Bu başarılabilirse, DEAŞ Türkiye sınırlarından çok uzakta, tamamen Suriye çöllerine hapsedilmiş bir örgüt konumuna düşecek ve bitirilemese dahi kontrol altına alınmış olacak. Rakka’nın Türkiye için asıl önemi ise DEAŞ sonrası şehri askeri olarak kimin kontrol edeceği ve nasıl bir sivil idare kurulacağı ile ilgili. Türkiye Rakka’nın DEAŞ’tan kurtarılması sürecinin içinde yer almadığı takdirde, şehrin YPG’nin ana bileşeni olduğu SDG tarafından kontrol edilmesi ve YPG kontrolü altındaki ABD nüfuz alanının genişlemesi muhtemel görünüyor.
Bu durum Türkiye açısından büyük bir tehdit… Zira Türkiye Rakka için ön almazsa, DEAŞ sonrası boşluğun farklı ve daha tehlikeli bir terör örgütü tarafından doldurulacağını düşünüyor. ABD ve Batı tarafından gündeme getirilen “Rakka operasyonu SDG ile yürütülüyor, Rakka kurtarıldıktan sonra YPG unsurları şehirden çekilecek” argümanları ise Türkiye açısından inandırıcı değil.
Arap karakteri ağır basan Münbiç ve Tel Abyad’da da aynı argümanlar dile getirilmiş, ancak YPG çekilmeyi reddetmişti. Hatta Tel Abyad ve çevresinde hem Araplar hem de Türkmenler zorunlu göçe maruz bırakılmıştı.
300 Amerikan askeri YPG için savaşıyor
10 Aralık 2016'da Obama yönetiminin Savunma Bakanı Ash Carter, YPG'nin Rakka operasyonuna destek vermek amacıyla özel kuvvetlere mensup 200 askerin daha Suriye'ye gönderileceğini ilan etti. Böylece SDG saflarında savaşan Amerikan askeri sayısı 300'e çıktı.

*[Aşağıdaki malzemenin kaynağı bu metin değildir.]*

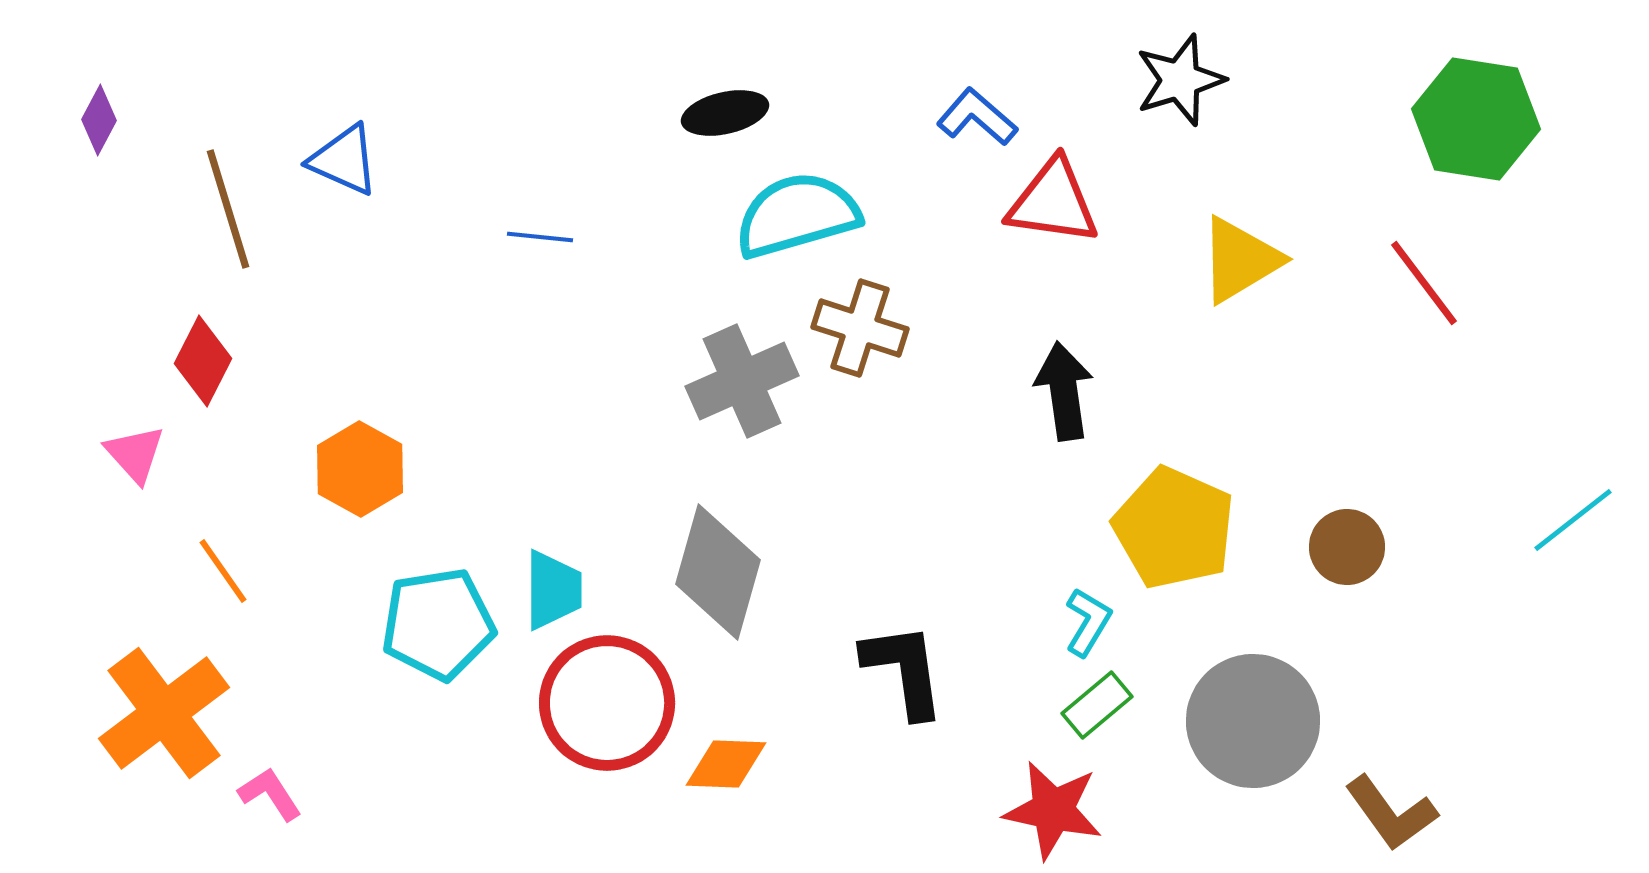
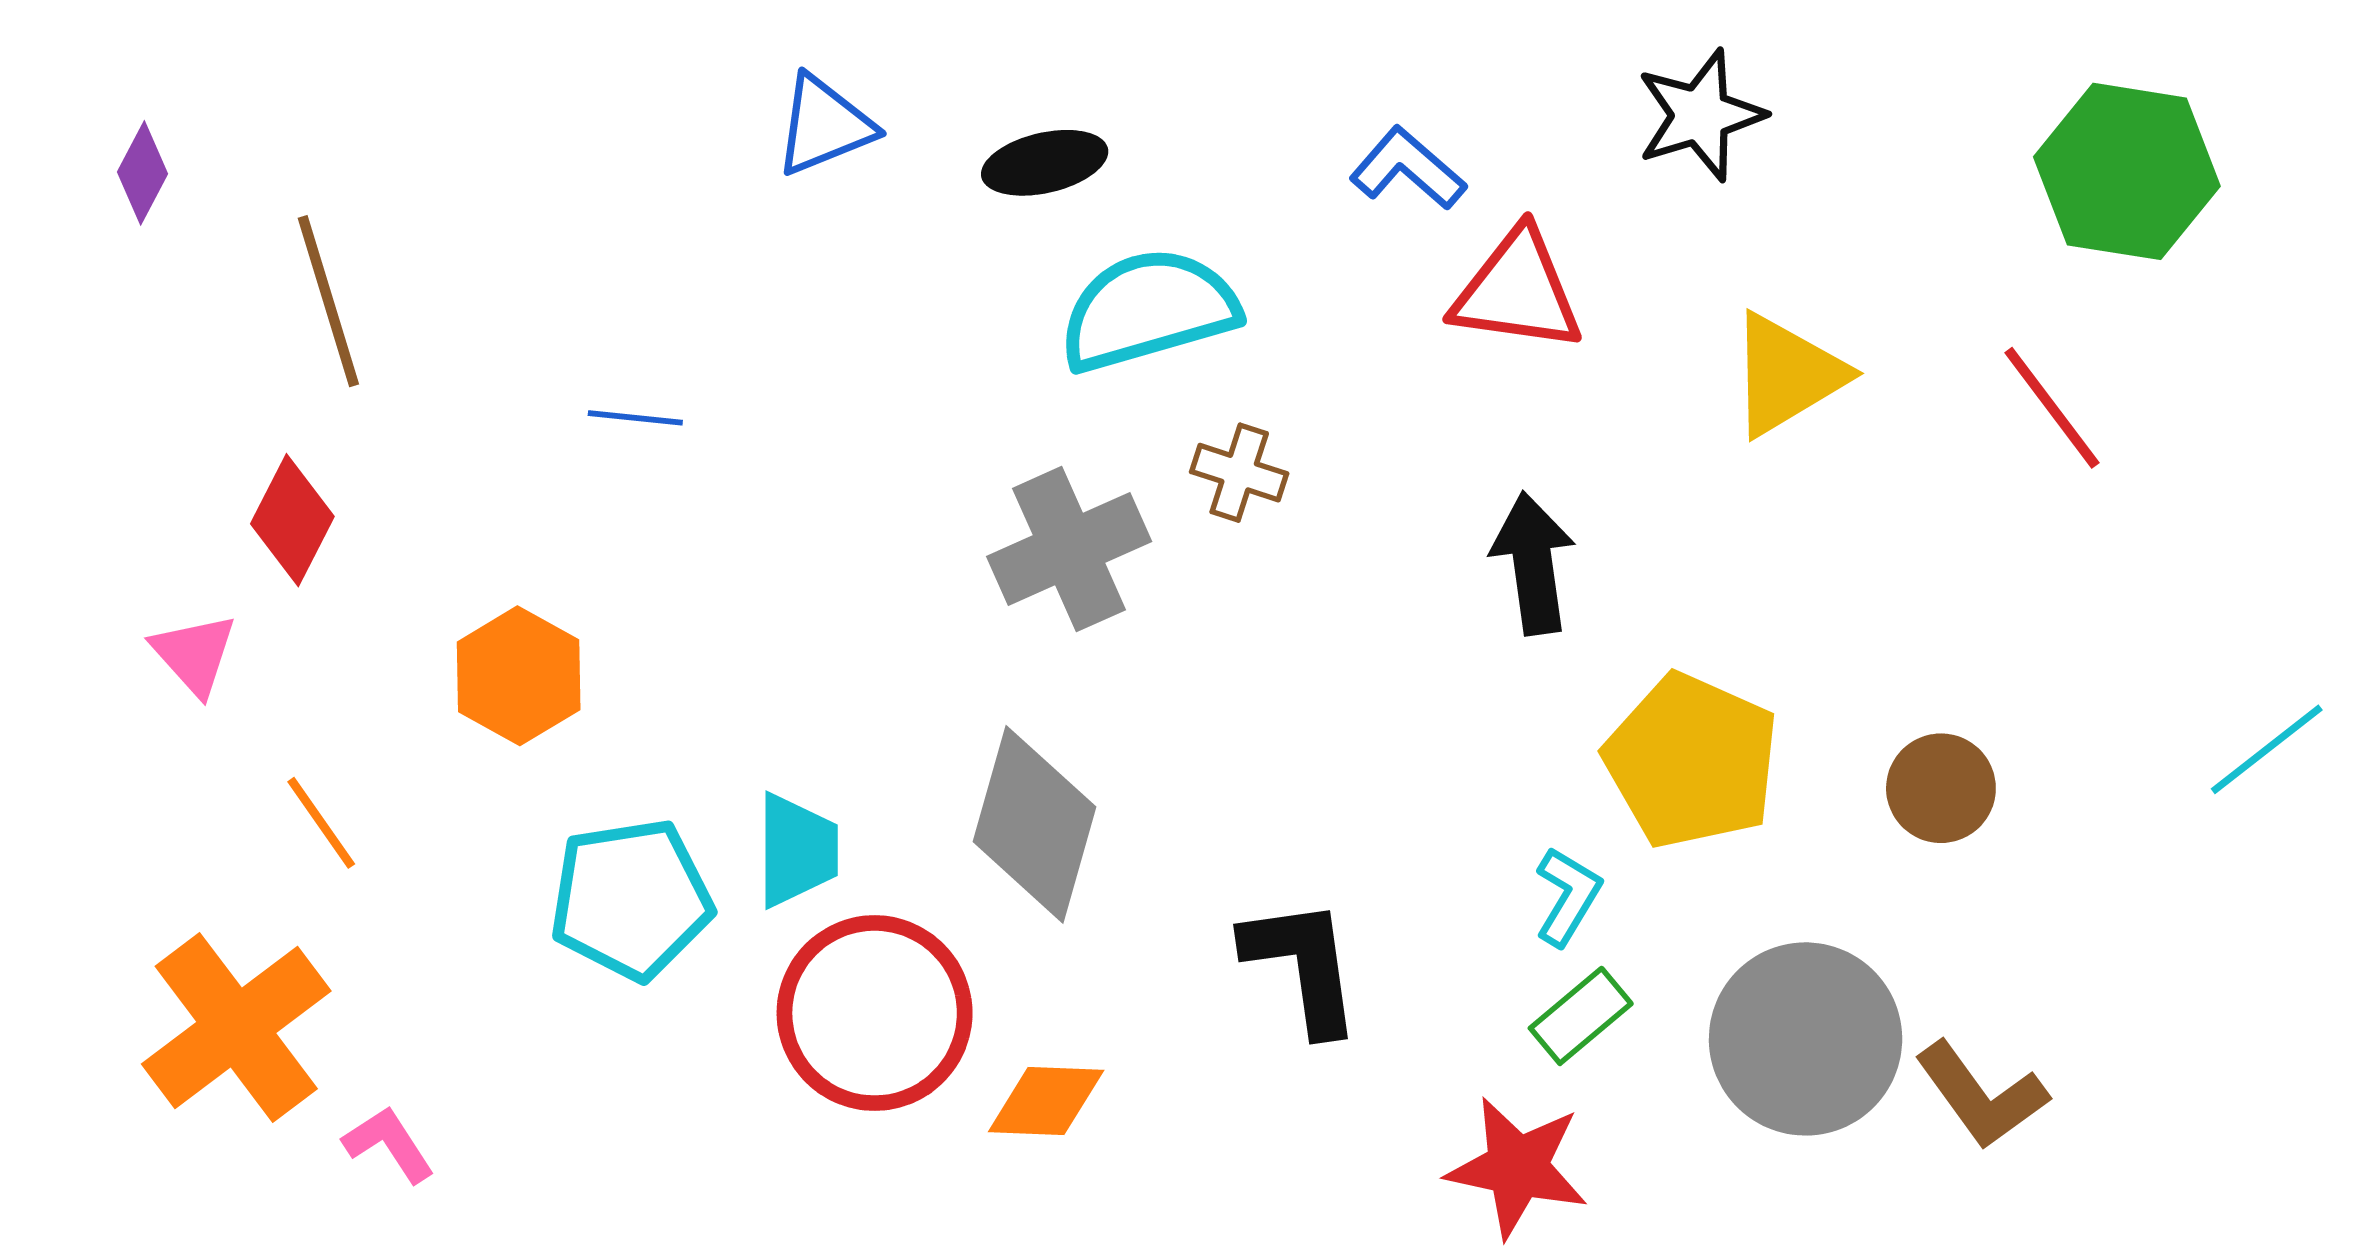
blue triangle: (344, 160) -> (824, 125), moved, turned -46
blue line: (540, 237) -> (635, 418), moved
brown cross: (860, 328) -> (1239, 473), size x0.7
brown L-shape: (1391, 813) -> (1981, 1095), moved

DEAŞ, Şii camilerini yıktı
DEAŞ, Rakka'yı 2013 yılında kuşattı ve kenti 13 Ocak 2014'te tümüyle ele geçirdi. Akabinde şehir Suriye, Rus, Amerikan ve diğer ülkelerin uçakları tarafından defalarca bombalandı. Bu arada DEAŞ, kentte Şiilere ait Veysel Karani Camii'ni yerle bir etti.